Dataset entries
[Start of Attachment]
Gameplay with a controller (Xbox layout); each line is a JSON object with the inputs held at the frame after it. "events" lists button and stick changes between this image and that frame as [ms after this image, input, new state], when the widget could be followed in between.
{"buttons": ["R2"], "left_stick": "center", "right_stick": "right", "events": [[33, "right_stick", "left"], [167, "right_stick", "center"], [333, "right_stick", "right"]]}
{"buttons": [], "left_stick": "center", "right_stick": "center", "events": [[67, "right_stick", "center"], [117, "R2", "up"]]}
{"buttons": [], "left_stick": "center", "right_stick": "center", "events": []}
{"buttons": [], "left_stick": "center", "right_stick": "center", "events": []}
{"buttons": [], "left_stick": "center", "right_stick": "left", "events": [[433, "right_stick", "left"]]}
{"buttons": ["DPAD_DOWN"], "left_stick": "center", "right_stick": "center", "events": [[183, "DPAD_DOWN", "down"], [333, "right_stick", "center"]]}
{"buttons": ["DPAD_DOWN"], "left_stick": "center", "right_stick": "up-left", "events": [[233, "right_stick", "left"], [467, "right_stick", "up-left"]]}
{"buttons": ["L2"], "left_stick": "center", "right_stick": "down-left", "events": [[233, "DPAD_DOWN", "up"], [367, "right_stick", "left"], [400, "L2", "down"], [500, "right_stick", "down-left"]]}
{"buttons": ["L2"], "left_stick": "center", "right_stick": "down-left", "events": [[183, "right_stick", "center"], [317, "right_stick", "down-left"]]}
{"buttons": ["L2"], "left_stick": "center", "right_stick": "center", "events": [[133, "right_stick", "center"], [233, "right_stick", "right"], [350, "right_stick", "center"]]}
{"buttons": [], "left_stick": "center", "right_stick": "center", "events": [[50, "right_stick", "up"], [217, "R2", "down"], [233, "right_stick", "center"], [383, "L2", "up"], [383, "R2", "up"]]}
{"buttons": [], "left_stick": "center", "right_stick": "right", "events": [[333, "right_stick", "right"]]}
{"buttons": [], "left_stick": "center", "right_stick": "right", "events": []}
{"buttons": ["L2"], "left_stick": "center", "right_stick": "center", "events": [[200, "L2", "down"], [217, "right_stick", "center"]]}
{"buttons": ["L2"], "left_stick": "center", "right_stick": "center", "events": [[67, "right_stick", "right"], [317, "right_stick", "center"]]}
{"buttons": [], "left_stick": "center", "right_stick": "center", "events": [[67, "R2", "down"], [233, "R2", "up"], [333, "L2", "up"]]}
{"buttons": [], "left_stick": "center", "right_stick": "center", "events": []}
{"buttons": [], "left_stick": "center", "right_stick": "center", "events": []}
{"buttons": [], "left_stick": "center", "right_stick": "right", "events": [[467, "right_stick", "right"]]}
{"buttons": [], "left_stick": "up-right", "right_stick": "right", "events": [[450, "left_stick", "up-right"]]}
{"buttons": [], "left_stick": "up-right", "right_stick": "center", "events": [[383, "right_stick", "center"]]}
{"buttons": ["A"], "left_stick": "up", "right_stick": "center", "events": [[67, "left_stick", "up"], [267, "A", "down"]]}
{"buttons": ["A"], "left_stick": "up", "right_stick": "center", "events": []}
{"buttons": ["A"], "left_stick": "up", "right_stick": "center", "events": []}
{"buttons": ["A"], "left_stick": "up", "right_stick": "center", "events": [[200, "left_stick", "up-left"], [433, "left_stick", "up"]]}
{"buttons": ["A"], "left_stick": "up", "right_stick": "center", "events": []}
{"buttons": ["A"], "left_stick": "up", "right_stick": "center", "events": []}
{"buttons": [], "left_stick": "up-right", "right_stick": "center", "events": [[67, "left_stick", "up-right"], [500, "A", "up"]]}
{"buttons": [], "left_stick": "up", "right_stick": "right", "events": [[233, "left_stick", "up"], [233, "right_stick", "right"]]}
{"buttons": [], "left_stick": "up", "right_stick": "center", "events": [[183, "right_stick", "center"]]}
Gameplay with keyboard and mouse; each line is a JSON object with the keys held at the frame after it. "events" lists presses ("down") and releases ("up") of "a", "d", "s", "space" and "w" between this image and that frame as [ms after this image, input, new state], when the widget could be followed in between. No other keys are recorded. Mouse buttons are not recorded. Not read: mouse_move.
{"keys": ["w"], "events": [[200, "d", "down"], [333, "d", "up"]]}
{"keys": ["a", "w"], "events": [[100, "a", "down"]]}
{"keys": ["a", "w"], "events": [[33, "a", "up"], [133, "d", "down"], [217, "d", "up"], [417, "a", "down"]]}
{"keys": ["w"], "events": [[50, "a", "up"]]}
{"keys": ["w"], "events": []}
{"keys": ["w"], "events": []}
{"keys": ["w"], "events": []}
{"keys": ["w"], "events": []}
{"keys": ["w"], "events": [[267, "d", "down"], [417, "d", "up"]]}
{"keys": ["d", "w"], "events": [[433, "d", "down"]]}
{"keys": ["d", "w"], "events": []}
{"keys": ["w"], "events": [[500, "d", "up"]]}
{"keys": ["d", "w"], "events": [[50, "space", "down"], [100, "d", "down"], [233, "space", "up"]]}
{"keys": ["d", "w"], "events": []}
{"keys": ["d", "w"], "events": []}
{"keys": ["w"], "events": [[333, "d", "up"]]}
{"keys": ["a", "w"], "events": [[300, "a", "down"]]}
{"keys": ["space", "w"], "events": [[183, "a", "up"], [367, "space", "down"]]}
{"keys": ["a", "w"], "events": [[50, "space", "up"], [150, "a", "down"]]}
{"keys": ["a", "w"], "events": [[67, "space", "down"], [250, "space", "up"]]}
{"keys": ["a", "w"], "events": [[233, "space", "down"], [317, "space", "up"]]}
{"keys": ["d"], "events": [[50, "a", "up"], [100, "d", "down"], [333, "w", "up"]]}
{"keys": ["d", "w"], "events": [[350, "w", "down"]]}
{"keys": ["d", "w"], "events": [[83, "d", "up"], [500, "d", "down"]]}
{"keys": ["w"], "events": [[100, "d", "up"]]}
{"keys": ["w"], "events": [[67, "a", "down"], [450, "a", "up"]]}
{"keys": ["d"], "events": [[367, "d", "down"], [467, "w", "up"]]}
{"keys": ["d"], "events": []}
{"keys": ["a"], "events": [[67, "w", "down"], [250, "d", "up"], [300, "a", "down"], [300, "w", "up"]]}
[End of Attachment]
▶ Assigned task: Set down the entries above again, word for word.

▶ Solution to this task:
Gameplay with a controller (Xbox layout); each line is a JSON object with the inputs held at the frame after it. "events" lists button and stick changes between this image and that frame as [ms after this image, input, new state], when the widget could be followed in between.
{"buttons": ["R2"], "left_stick": "center", "right_stick": "right", "events": [[33, "right_stick", "left"], [167, "right_stick", "center"], [333, "right_stick", "right"]]}
{"buttons": [], "left_stick": "center", "right_stick": "center", "events": [[67, "right_stick", "center"], [117, "R2", "up"]]}
{"buttons": [], "left_stick": "center", "right_stick": "center", "events": []}
{"buttons": [], "left_stick": "center", "right_stick": "center", "events": []}
{"buttons": [], "left_stick": "center", "right_stick": "left", "events": [[433, "right_stick", "left"]]}
{"buttons": ["DPAD_DOWN"], "left_stick": "center", "right_stick": "center", "events": [[183, "DPAD_DOWN", "down"], [333, "right_stick", "center"]]}
{"buttons": ["DPAD_DOWN"], "left_stick": "center", "right_stick": "up-left", "events": [[233, "right_stick", "left"], [467, "right_stick", "up-left"]]}
{"buttons": ["L2"], "left_stick": "center", "right_stick": "down-left", "events": [[233, "DPAD_DOWN", "up"], [367, "right_stick", "left"], [400, "L2", "down"], [500, "right_stick", "down-left"]]}
{"buttons": ["L2"], "left_stick": "center", "right_stick": "down-left", "events": [[183, "right_stick", "center"], [317, "right_stick", "down-left"]]}
{"buttons": ["L2"], "left_stick": "center", "right_stick": "center", "events": [[133, "right_stick", "center"], [233, "right_stick", "right"], [350, "right_stick", "center"]]}
{"buttons": [], "left_stick": "center", "right_stick": "center", "events": [[50, "right_stick", "up"], [217, "R2", "down"], [233, "right_stick", "center"], [383, "L2", "up"], [383, "R2", "up"]]}
{"buttons": [], "left_stick": "center", "right_stick": "right", "events": [[333, "right_stick", "right"]]}
{"buttons": [], "left_stick": "center", "right_stick": "right", "events": []}
{"buttons": ["L2"], "left_stick": "center", "right_stick": "center", "events": [[200, "L2", "down"], [217, "right_stick", "center"]]}
{"buttons": ["L2"], "left_stick": "center", "right_stick": "center", "events": [[67, "right_stick", "right"], [317, "right_stick", "center"]]}
{"buttons": [], "left_stick": "center", "right_stick": "center", "events": [[67, "R2", "down"], [233, "R2", "up"], [333, "L2", "up"]]}
{"buttons": [], "left_stick": "center", "right_stick": "center", "events": []}
{"buttons": [], "left_stick": "center", "right_stick": "center", "events": []}
{"buttons": [], "left_stick": "center", "right_stick": "right", "events": [[467, "right_stick", "right"]]}
{"buttons": [], "left_stick": "up-right", "right_stick": "right", "events": [[450, "left_stick", "up-right"]]}
{"buttons": [], "left_stick": "up-right", "right_stick": "center", "events": [[383, "right_stick", "center"]]}
{"buttons": ["A"], "left_stick": "up", "right_stick": "center", "events": [[67, "left_stick", "up"], [267, "A", "down"]]}
{"buttons": ["A"], "left_stick": "up", "right_stick": "center", "events": []}
{"buttons": ["A"], "left_stick": "up", "right_stick": "center", "events": []}
{"buttons": ["A"], "left_stick": "up", "right_stick": "center", "events": [[200, "left_stick", "up-left"], [433, "left_stick", "up"]]}
{"buttons": ["A"], "left_stick": "up", "right_stick": "center", "events": []}
{"buttons": ["A"], "left_stick": "up", "right_stick": "center", "events": []}
{"buttons": [], "left_stick": "up-right", "right_stick": "center", "events": [[67, "left_stick", "up-right"], [500, "A", "up"]]}
{"buttons": [], "left_stick": "up", "right_stick": "right", "events": [[233, "left_stick", "up"], [233, "right_stick", "right"]]}
{"buttons": [], "left_stick": "up", "right_stick": "center", "events": [[183, "right_stick", "center"]]}
Gameplay with keyboard and mouse; each line is a JSON object with the keys held at the frame after it. "events" lists presses ("down") and releases ("up") of "a", "d", "s", "space" and "w" between this image and that frame as [ms after this image, input, new state], when the widget could be followed in between. No other keys are recorded. Mouse buttons are not recorded. Not read: mouse_move.
{"keys": ["w"], "events": [[200, "d", "down"], [333, "d", "up"]]}
{"keys": ["a", "w"], "events": [[100, "a", "down"]]}
{"keys": ["a", "w"], "events": [[33, "a", "up"], [133, "d", "down"], [217, "d", "up"], [417, "a", "down"]]}
{"keys": ["w"], "events": [[50, "a", "up"]]}
{"keys": ["w"], "events": []}
{"keys": ["w"], "events": []}
{"keys": ["w"], "events": []}
{"keys": ["w"], "events": []}
{"keys": ["w"], "events": [[267, "d", "down"], [417, "d", "up"]]}
{"keys": ["d", "w"], "events": [[433, "d", "down"]]}
{"keys": ["d", "w"], "events": []}
{"keys": ["w"], "events": [[500, "d", "up"]]}
{"keys": ["d", "w"], "events": [[50, "space", "down"], [100, "d", "down"], [233, "space", "up"]]}
{"keys": ["d", "w"], "events": []}
{"keys": ["d", "w"], "events": []}
{"keys": ["w"], "events": [[333, "d", "up"]]}
{"keys": ["a", "w"], "events": [[300, "a", "down"]]}
{"keys": ["space", "w"], "events": [[183, "a", "up"], [367, "space", "down"]]}
{"keys": ["a", "w"], "events": [[50, "space", "up"], [150, "a", "down"]]}
{"keys": ["a", "w"], "events": [[67, "space", "down"], [250, "space", "up"]]}
{"keys": ["a", "w"], "events": [[233, "space", "down"], [317, "space", "up"]]}
{"keys": ["d"], "events": [[50, "a", "up"], [100, "d", "down"], [333, "w", "up"]]}
{"keys": ["d", "w"], "events": [[350, "w", "down"]]}
{"keys": ["d", "w"], "events": [[83, "d", "up"], [500, "d", "down"]]}
{"keys": ["w"], "events": [[100, "d", "up"]]}
{"keys": ["w"], "events": [[67, "a", "down"], [450, "a", "up"]]}
{"keys": ["d"], "events": [[367, "d", "down"], [467, "w", "up"]]}
{"keys": ["d"], "events": []}
{"keys": ["a"], "events": [[67, "w", "down"], [250, "d", "up"], [300, "a", "down"], [300, "w", "up"]]}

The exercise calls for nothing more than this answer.